Don’t talk about your environmental and societal commitment if you remain determined to treat water as an element that has a market value rather than a resource that is a basic human right. Or you extol the virtues of inclusiveness and diversity yet your executive team has no representation from minorities, women or LGBT within it.
Please don’t talk about “open innovation” or “ideas come from anywhere” if your decisions are still determined by the person with the biggest title or most tenure in the room. Or, if the senior people doing more talking, than active listening, in your meetings.
Please don’t generate whitepapers or thought pieces on the workplace or workforce of the future if your own hiring practices include online screening for keywords on a CV or if you use blunt employee surveys as the only yardstick by which you measure your own culture.
Don’t enshrine values like collaboration on your website and employee handbook when you really mean consensus. Or reward collaboration when your organization actually needs the disruptive power of cooperation more.
Avoid issuing Press Releases talking about your open and innovative Culture when your executives are ill-prepared to follow Tom Peter’s famous maxim of MBWA (Management By Walking Around) and the notion of “open door” is anathematic to your leaders.
I am constantly surprised that we live in a world when anything can be verified in seconds via Google and any soundbyte can reverberate on the other side of the planet in seconds via social media, and yet we still expect customers to act as dumb and blind recipients of our messages? Are we really surprised to see the declining trust in institutions so eloquently captured in Edelman’s Trust Barometer?
In truth actions have never been more important.

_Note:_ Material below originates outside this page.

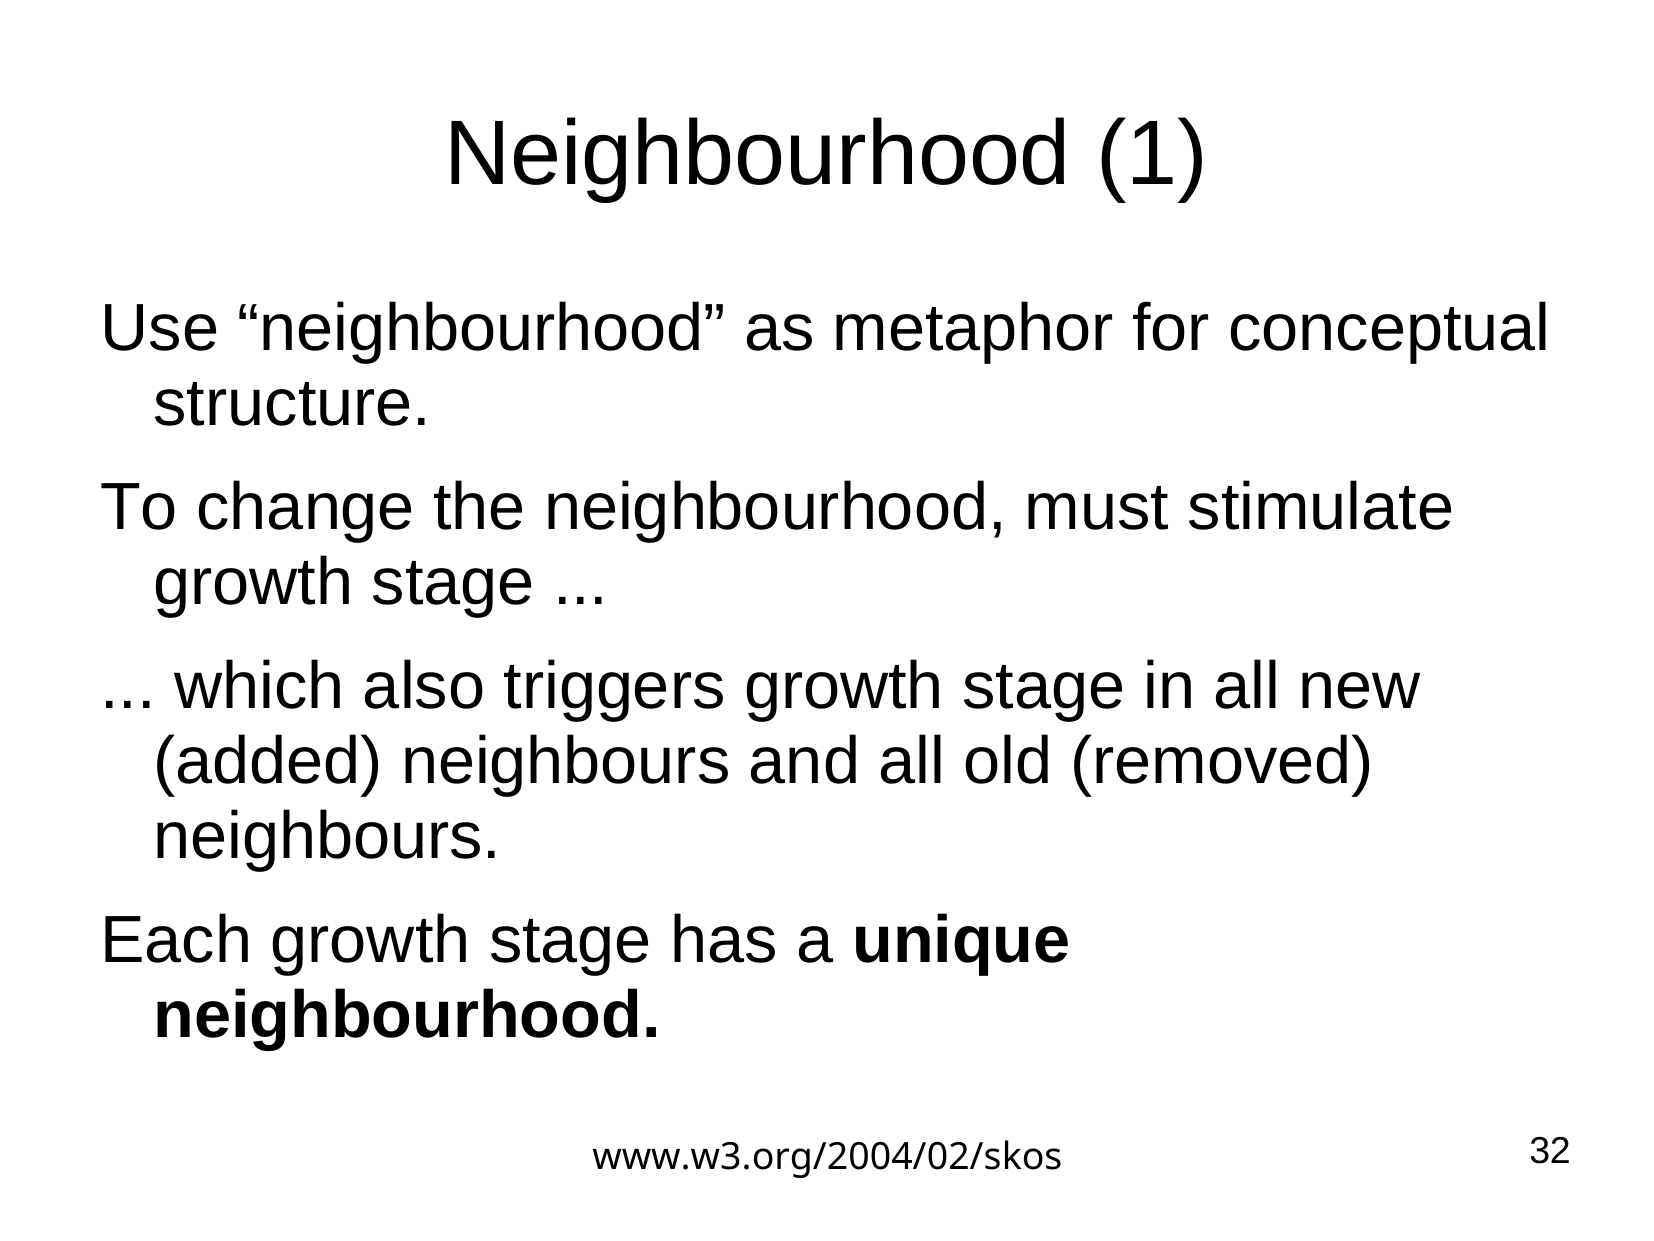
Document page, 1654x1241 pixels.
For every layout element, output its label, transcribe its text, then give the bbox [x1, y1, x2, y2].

list Use “neighbourhood” as metaphor for conceptual structure. To change the neighbourhood, must stimulate growth stage ... ... which also triggers growth stage in all new (added) neighbours and all old (removed) neighbours. Each growth stage has a unique neighbourhood. [82, 290, 1571, 1109]
title Neighbourhood (1) [82, 49, 1571, 257]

Talk, sadly, never cheaper.
Perhaps if our businesses and our leaders were more concerned about the veracity of their actions, than the velocity of their messages, we might just see customer cynicism, employee skepticism and social media outrage disappear.
What say you?
I must acknowledge my friend and all-around good egg Jay Chaney for the “Do then Say” quote. I’ve seldom heard a more profound expression for business and for life. Nice one mate.